The Eras Tour Film preview: how Swift was able to release it despite the SAG-AFTRA strike
On Aug. 31, Taylor Swift announced that she would be releasing a film showcasing The Eras Tour. It will premiere on Friday Oct. 13 at AMC, Regal Cinemas and Cinemark theaters. This is incredible news for fans that want to relive their experiences from The Eras Tour or for fans whp may not have had the opportunity to go when the show was in their city. The tickets to the film are relatively inexpensive, coming in at $19.89 for adults and $13.13 for children and fans can purchase tickets in advance online.
In the wake of this exciting news, many people began to wonder how Taylor Swift was able to film and release The Eras Tour film while still supporting the Screen Actors Guild-American Federation of Television and Radio Artists (SAG-AFTRA) strike that has been going on since July 13. SAG-AFTRA joined the Writer’s Guild, which has been striking since May 2, in hopes of receiving better wages, better benefits and job security.
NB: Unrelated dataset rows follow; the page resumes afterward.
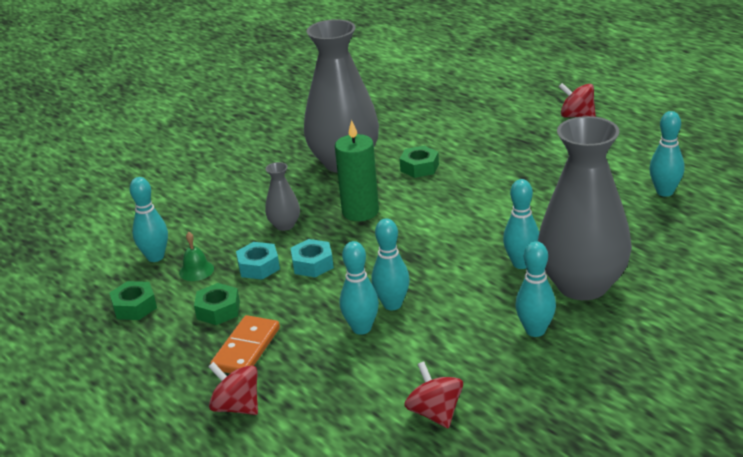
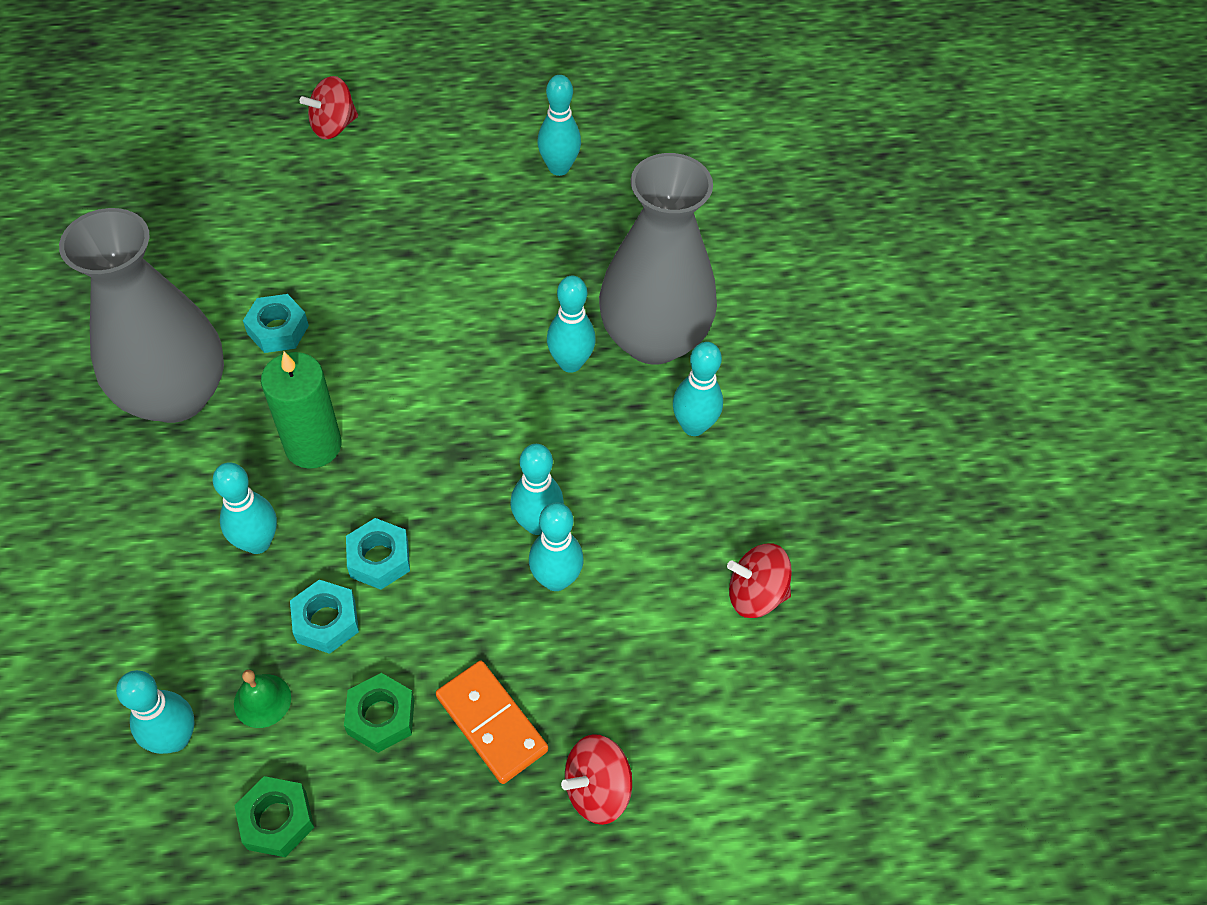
camera: 65 degrees left, 25 degrees up
(284, 225) = (257, 542): grey vase -> turquoise bowling pin
(419, 167) = (278, 330): green nut -> turquoise nut

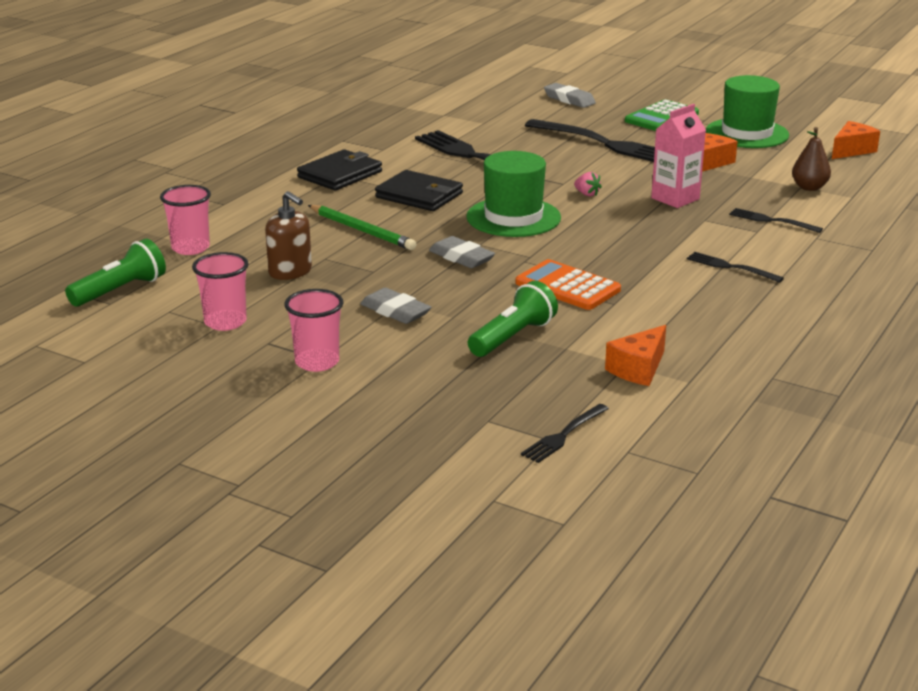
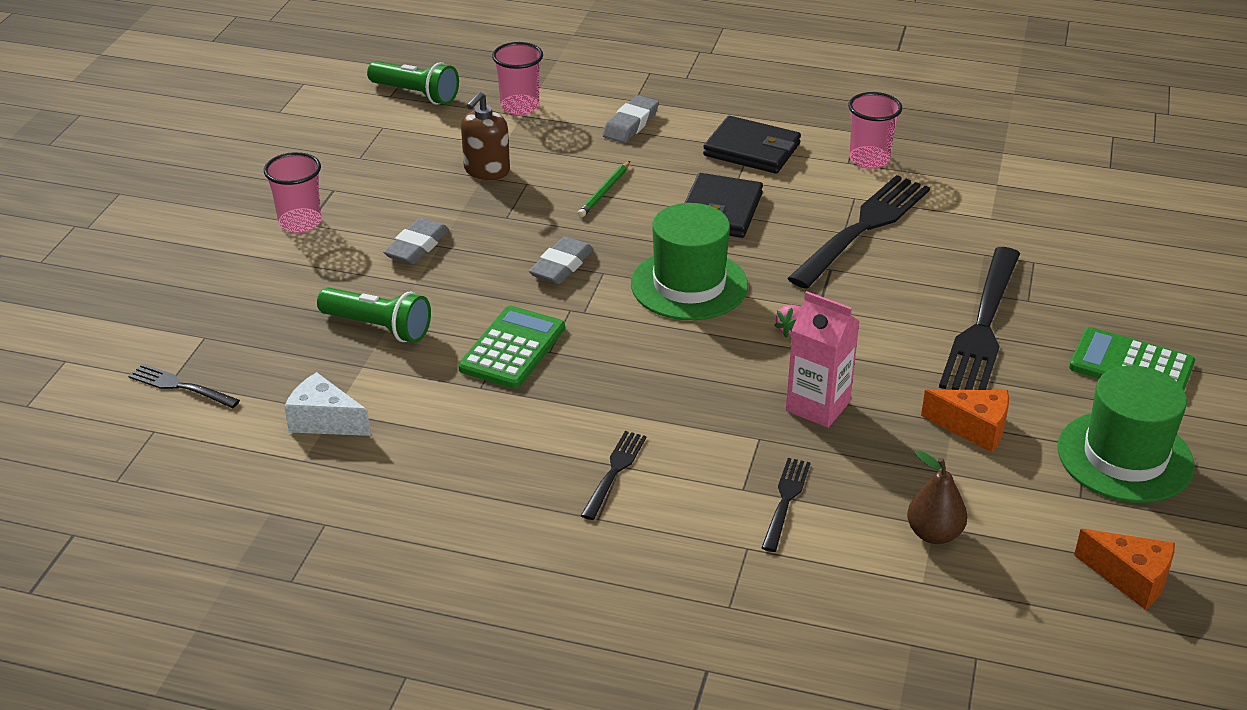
camera: 75 degrees right, 10 degrees up
(225, 322) = (368, 159): pink cup -> pink cup (869, 159)
(361, 230) = (604, 191): green pencil -> green pencil, size x0.65
(567, 286) = (512, 348): orange calculator -> green calculator
(569, 99) = (1139, 274): grey eraser -> grey eraser (631, 124)
(638, 369) = (324, 421): orange cheese -> white cheese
The strikes have shut down production on nearly all movies and television shows, but there is an interim agreement that SAG-AFTRA created to allow some projects to continue production. Per the SAG-AFTRA website, the interim agreement allows exceptions for low budget theatrical productions, moderate low budget projects, ultra low budget projects and special new media. These projects also must meet the requirements that the Writer’s Guild and SAG-AFTRA are requesting in their strike agreement. Billboard confirmed through a source close to them that Swift received approval for The Eras Tour film before she began filming her performances in Los Angeles at the beginning of August.
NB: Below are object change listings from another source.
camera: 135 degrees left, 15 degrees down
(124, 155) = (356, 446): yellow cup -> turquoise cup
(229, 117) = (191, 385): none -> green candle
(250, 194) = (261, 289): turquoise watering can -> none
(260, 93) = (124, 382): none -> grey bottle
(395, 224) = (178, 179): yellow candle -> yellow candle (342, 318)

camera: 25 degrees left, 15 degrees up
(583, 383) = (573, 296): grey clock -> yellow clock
Billboard also explained that another way in which Swift was able to get approval from SAG-AFTRA was by bypassing the big studios that she would typically need to distribute the film and instead distributing it directly through AMC Theatres. This ensured that the big name studios that the strike is against are not profiting from The Eras Tour film in any way. This brings into question whether or not the unions truly need the studios to survive and continue to produce movies and television, and it also brings up the fact that the studios can still profit while also paying fair wages, giving benefits, and ensuring job security for their employees. CNBC projected that The Eras Tour Film could make $100 million during opening weekend alone, and this was with Swift ensuring fair wages for everyone involved in making the film. This is a large-scale example of how simple it would be for the studios to negotiate a fair deal with the Writer’s Guild and SAG-AFTRA and end the strike. The studios would not struggle even remotely by ensuring fair wages for their employees.
Regarding the discourse around whether big studios are truly needed to distribute movies and television, time will tell as projects that align with the SAG-AFTRA interim agreement are released. If media consumers continue showing up at the box office for small, independently released films, there could be benefits to going past the studios and straight to theaters. Time will be the only way to tell, especially if the strike does not end soon.